-- ENTRIES SHOWN follows --

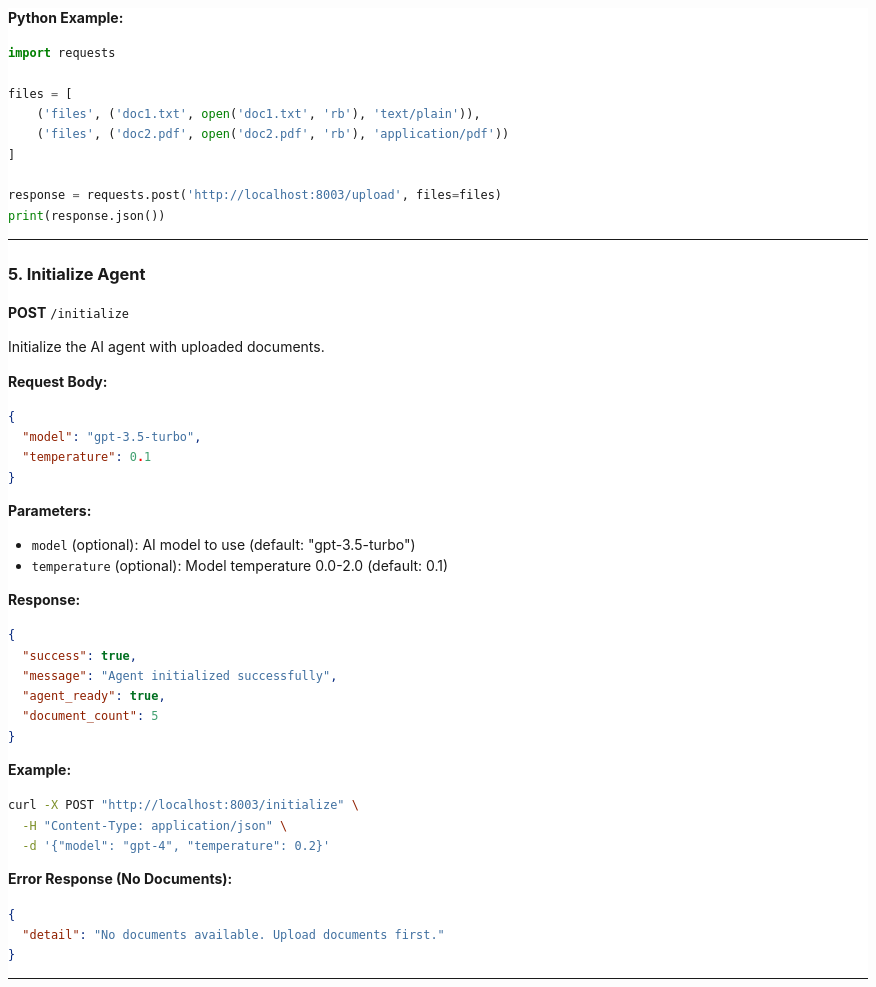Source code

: **Python Example:**
```python
import requests

files = [
    ('files', ('doc1.txt', open('doc1.txt', 'rb'), 'text/plain')),
    ('files', ('doc2.pdf', open('doc2.pdf', 'rb'), 'application/pdf'))
]

response = requests.post('http://localhost:8003/upload', files=files)
print(response.json())
```

---

### 5. Initialize Agent

**POST** `/initialize`

Initialize the AI agent with uploaded documents.

**Request Body:**
```json
{
  "model": "gpt-3.5-turbo",
  "temperature": 0.1
}
```

**Parameters:**
- `model` (optional): AI model to use (default: "gpt-3.5-turbo")
- `temperature` (optional): Model temperature 0.0-2.0 (default: 0.1)

**Response:**
```json
{
  "success": true,
  "message": "Agent initialized successfully",
  "agent_ready": true,
  "document_count": 5
}
```

**Example:**
```bash
curl -X POST "http://localhost:8003/initialize" \
  -H "Content-Type: application/json" \
  -d '{"model": "gpt-4", "temperature": 0.2}'
```

**Error Response (No Documents):**
```json
{
  "detail": "No documents available. Upload documents first."
}
```

---
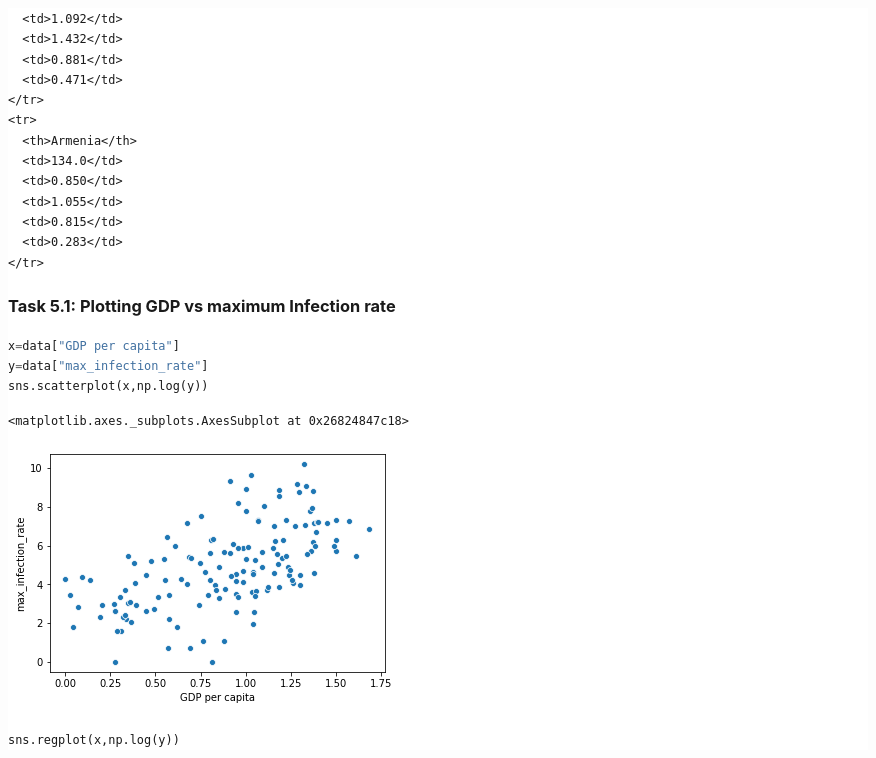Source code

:       <td>1.092</td>
      <td>1.432</td>
      <td>0.881</td>
      <td>0.471</td>
    </tr>
    <tr>
      <th>Armenia</th>
      <td>134.0</td>
      <td>0.850</td>
      <td>1.055</td>
      <td>0.815</td>
      <td>0.283</td>
    </tr>
  </tbody>
</table>
</div>



### Task 5.1: Plotting GDP vs maximum Infection rate


```python
x=data["GDP per capita"]
y=data["max_infection_rate"]
sns.scatterplot(x,np.log(y))
```




    <matplotlib.axes._subplots.AxesSubplot at 0x26824847c18>




    
![png](Images/output_56_1.png)
    



```python
sns.regplot(x,np.log(y))
```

-- ENTRIES SHOWN concluded --

» WHAT TO PRODUCE
Show all lines above that contain "turbo".

» OUTPUT OF THE EXERCISE
  "model": "gpt-3.5-turbo",
- `model` (optional): AI model to use (default: "gpt-3.5-turbo")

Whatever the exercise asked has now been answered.